A Wrinkle in Time - Madeleine L'Engle - Many of my friends like this book, and although it has never quite clicked for me, I still think it worth reading, for Mrs. Whatsit, Mrs. Who, and Mrs. Which.
The Abhorsen Trilogy (beginning with Sabriel) - Garth Nix - I reread these quite often. Garth Nix does everything well: characters, description, plot, action, and worldbuilding. Although this trilogy isn't about vampires, it pairs well with Dracula. Both are about the fight of light and law against dark and death.
Alphabet of Thorn - Patricia McKillip - I had a hard time choosing which book of McKillip to suggest, because I like so much of her work. She writes lovely fantasy that draws heavily from fairy tale imagery.
Coraline - Neil Gaiman - I'm not sure the best place to start with Gaiman. So many of my friends adore him that I thought I should include Coraline. Quirky and a bit dark. It is also a wonderful stop-motion film. (Or, you might prefer to try the BBC radio play of Neverwhere, which I have and is wonderful.)
Trading in Danger (the first book in the Vatta's War series) - Elizabeth Moon - If you want to try space opera, start here. Action, adventure, space pirates, and saving the galaxy.
The Human Division - John Scalzi - more excellent space opera, but this time centered around diplomats and told in a series of linked short stories.
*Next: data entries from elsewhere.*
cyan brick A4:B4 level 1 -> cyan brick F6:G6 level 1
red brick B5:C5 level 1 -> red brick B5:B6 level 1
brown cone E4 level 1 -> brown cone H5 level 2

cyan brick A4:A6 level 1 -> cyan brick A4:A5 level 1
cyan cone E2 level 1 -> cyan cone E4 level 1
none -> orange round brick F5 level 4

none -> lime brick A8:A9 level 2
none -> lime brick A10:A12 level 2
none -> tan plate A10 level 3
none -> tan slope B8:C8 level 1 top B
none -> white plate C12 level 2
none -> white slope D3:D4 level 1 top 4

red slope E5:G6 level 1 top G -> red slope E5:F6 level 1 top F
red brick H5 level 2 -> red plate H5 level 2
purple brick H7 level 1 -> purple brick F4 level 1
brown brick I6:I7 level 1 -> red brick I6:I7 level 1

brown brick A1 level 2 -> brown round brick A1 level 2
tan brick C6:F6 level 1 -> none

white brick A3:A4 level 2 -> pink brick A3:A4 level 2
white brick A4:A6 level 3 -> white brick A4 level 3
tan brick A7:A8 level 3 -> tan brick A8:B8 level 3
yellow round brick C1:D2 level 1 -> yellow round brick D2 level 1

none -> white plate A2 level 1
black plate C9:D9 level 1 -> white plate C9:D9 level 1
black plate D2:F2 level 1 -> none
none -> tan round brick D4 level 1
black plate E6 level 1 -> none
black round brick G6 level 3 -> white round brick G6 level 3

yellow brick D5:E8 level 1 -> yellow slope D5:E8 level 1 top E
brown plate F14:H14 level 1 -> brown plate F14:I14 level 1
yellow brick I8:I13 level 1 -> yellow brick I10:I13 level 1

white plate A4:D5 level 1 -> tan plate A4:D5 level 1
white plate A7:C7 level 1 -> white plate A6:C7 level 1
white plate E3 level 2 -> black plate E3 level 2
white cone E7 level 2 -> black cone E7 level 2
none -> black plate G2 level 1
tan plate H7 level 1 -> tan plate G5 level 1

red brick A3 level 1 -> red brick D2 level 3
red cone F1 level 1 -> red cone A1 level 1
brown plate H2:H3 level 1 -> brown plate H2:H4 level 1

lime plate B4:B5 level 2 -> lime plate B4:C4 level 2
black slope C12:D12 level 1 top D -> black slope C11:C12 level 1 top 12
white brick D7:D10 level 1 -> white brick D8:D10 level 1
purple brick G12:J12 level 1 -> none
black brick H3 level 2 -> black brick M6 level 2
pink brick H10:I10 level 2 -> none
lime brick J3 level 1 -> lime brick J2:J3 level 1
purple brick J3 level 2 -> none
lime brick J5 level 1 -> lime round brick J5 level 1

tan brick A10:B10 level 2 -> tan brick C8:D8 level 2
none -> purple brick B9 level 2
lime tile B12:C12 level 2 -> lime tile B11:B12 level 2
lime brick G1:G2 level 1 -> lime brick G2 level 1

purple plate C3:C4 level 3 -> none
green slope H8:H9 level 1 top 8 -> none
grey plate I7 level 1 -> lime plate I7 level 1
Howl’s Moving Castle - Diana Wynne Jones - A moving castle, an eldest daughter who sets out to seek her fortune, transformations, and a clever use of a John Donne poem.
Going Postal or Wyrd Sisters - Terry Pratchett - Quirky, hilarious fantasy that pokes fun at fantasy and has hilarious footnotes. Also a bit of a social commentary.
Tam Lin - Pamela Dean - a novel length re-telling of Tam Lin in a modern-ish college setting.
Beauty - Robin McKinley - a novel length re-telling of Beauty and the Beast in a fantasy setting.
Restoration of Faith (short story available here) - Jim Butcher - Joel knows about Dresden, and as I've yet to read the series, I included his suggestion. Try Dresden if you want occasionally humorous modern fantasy centered around a private detective. From what I've heard, the series improves quite a bit after the first couple of books.
The Last Unicorn - Peter S. Beagle - A fairy tale, of sorts, but this story centers around a unicorn. A haunting, beautiful, slightly melancholy story. (You can also watch the lovely animated movie.)
Jonathan Strange and Mr. Norrell - Suzanah Clarke - Victorian England, the Napoleonic Wars, the return of magic, and the Raven King. Not to mention wonderful footnotes that fly off on tangents to tell stories of their own.
the Harry Potter series - J.K. Rowling - The best is Harry Potter and the Order of the Phoenix, but it is the fifth book and you really have to start at the beginning and read the entire series. Rowling writes characters very well, and is concerned with the disenfranchised.